Quali tempi e problemi lei vede per le prossime settimane rispetto al governo della Chiesa universale?
“Certamente, anzitutto immagino che Benedetto XVI avrà soppesato le conseguenze e gli eventi che si produrranno dopo la cessazione del suo ministero petrino. Considerando la sua personalità, la sua discrezione e sensibilità, oltre che la sua intelligenza, è immaginabile da parte sua un atteggiamento di grande distacco su tutto ciò che deve avvenire. Vorrà sicuramente lasciare i cardinali nella più assoluta libertà circa le loro future determinazioni. E del resto gli stessi cardinali non potranno sfuggire – questa è una mia idea personale – al problema di individuare una persona che non solo abbia doti religiose, spirituali e intellettuali adatte a reggere il Soglio di Pietro, ma anche che possieda fattori importanti quali carisma, forza fisica, capacità di relazione con la complessità, oggi richieste da un ufficio come quello di guida della Chiesa universale”.
Che dire della differenza di atteggiamenti tra Giovanni Paolo II che ha retto fino all’ultimo, pur essendo piegato dalla malattia, e Benedetto XVI che invece, sentendosi sempre più debole, ha deciso di “lasciare”? Crolla forse il “mito” del Papa?
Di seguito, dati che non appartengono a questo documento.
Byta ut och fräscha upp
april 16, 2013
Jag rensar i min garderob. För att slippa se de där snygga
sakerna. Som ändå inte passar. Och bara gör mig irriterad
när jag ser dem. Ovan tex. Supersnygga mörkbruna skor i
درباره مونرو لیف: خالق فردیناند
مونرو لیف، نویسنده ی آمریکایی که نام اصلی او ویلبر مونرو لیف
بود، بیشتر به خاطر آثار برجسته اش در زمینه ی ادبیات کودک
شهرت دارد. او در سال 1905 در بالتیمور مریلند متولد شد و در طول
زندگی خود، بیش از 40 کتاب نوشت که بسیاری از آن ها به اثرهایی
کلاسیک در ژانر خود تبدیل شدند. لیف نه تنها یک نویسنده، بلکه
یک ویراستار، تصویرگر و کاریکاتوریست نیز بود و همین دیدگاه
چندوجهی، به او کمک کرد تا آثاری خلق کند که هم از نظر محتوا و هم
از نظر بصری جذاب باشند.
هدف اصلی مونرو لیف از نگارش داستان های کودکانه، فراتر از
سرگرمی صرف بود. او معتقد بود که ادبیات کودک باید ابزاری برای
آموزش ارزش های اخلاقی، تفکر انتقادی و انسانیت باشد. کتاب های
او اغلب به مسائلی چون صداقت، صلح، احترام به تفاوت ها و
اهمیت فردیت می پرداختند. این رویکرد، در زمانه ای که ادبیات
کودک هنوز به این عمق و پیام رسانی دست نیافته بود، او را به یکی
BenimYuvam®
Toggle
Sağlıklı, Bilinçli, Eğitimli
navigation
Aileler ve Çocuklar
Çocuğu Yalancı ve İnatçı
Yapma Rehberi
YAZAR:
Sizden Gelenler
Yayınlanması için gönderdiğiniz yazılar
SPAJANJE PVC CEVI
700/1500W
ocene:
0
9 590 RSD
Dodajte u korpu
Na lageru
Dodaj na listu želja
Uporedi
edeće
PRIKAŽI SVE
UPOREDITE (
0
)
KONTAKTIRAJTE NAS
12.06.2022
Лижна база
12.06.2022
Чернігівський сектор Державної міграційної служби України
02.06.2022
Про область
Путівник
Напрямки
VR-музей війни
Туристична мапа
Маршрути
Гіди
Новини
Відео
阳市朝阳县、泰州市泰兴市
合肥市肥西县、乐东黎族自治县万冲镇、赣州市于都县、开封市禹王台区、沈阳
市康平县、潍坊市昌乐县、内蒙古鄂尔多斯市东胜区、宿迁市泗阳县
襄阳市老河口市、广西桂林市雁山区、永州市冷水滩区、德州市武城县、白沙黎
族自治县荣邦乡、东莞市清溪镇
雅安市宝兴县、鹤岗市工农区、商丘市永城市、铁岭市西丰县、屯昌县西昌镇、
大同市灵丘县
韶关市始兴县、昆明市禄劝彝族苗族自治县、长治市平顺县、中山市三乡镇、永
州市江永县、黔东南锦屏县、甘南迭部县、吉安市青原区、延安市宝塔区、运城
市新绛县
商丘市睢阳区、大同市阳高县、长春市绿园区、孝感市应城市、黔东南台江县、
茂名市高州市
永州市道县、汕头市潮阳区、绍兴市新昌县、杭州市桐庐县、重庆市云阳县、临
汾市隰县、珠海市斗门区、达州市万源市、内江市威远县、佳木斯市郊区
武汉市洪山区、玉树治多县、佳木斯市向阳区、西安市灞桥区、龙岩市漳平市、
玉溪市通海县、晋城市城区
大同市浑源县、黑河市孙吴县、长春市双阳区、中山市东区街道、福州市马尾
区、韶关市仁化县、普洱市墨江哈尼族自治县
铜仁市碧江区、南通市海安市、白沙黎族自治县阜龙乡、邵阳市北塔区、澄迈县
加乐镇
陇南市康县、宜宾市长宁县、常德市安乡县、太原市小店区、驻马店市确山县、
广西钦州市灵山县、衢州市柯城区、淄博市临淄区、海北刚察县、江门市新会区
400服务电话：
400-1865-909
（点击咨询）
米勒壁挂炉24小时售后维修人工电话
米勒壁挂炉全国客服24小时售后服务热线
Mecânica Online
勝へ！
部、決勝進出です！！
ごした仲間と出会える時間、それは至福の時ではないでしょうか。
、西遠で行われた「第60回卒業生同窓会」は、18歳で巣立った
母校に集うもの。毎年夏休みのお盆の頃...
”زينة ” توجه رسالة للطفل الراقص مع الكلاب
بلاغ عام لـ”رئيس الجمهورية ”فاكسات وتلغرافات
“Devo dire che si tratta di due personalità molto diverse, come tutti sappiamo. Io penso che Benedetto XVI, proprio per la persona sensibile che è, ha valutato la propria condizione in maniera diversa rispetto alla valutazione che ne fece il suo predecessore. Non penso che ci sia il rischio di vedere sminuita l’immagine del Papato. Bisogna pensare che specie tra il 700 e l’800 il Papa è stato molto mitizzato per il fatto che ci furono Papi molto tormentati e costretti a decisioni difficili e dolorose dagli eventi storici. Cito soltanto Pio VI, Pio VII, Pio IX ma ce ne sono diversi altri. Giovanni Paolo II ci ha poi riportati nella piena umanità con la sua malattia, affrontata con esemplare forza interiore, non rinunciando all’attività propria del suo ufficio. Così facendo ha mostrato al mondo anche la sua piena umanità, piegata dalla sofferenza ma non vinta. La scelta di Benedetto XVI invece, è di far prevalere il bene della Chiesa lasciando spazio a un Papa più giovane e in salute, che possa guidarla in questa epoca così difficile e complessa. La lezione che traiamo da questi due eccelsi esempi è che il Papa, comunque sia, è un uomo che porta il peso grandissimo della Chiesa. Chi lo interpreta in un modo, chi in un altro, ma sentiamo che questi due Papi come ‘vicari di Cristo’ hanno amato la Chiesa fino in fondo. E del resto il cristianesimo annuncia che Dio si è fatto uomo, che ama l’umanità così come essa è”.